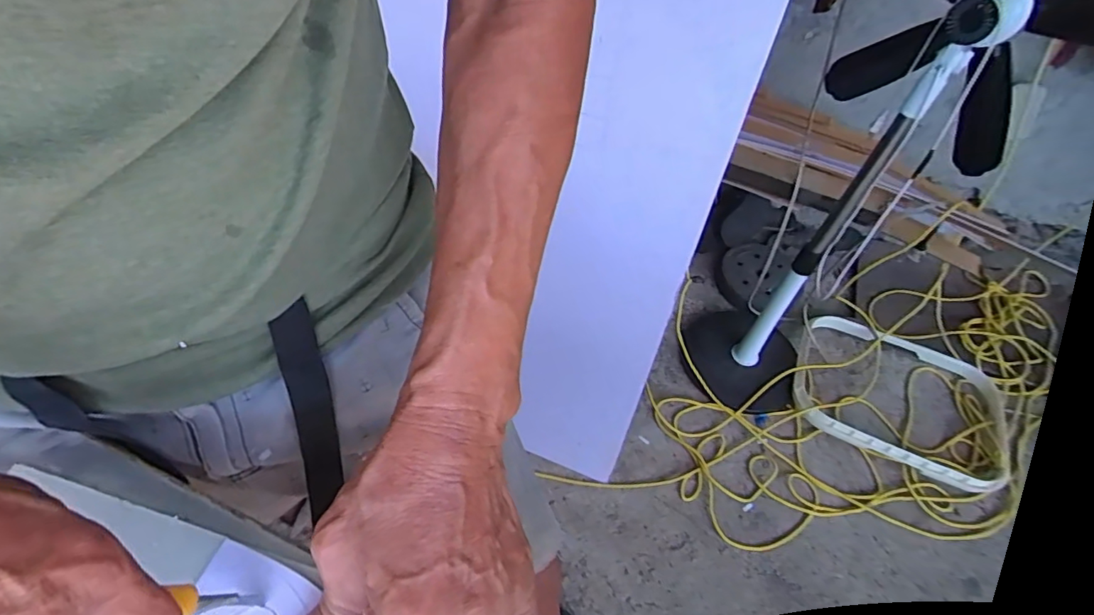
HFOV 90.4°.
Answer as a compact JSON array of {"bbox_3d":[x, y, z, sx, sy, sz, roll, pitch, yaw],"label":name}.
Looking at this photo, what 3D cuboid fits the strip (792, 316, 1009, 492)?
[{"bbox_3d":[0.804,0.194,1.250,0.467,0.066,0.368,21,51,11],"label":"strip"}]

****************************************

### YOUR GOAL
Transcribe the material exactly, leaving every picture out.

### EXPECTED OUTPUT
HFOV 90.4°.
Answer as a compact JSON array of {"bbox_3d":[x, y, z, sx, sy, sz, roll, pitch, yaw],"label":name}.
Looking at this photo, what 3D cuboid fits the strip (792, 316, 1009, 492)?
[{"bbox_3d":[0.804,0.194,1.250,0.467,0.066,0.368,21,51,11],"label":"strip"}]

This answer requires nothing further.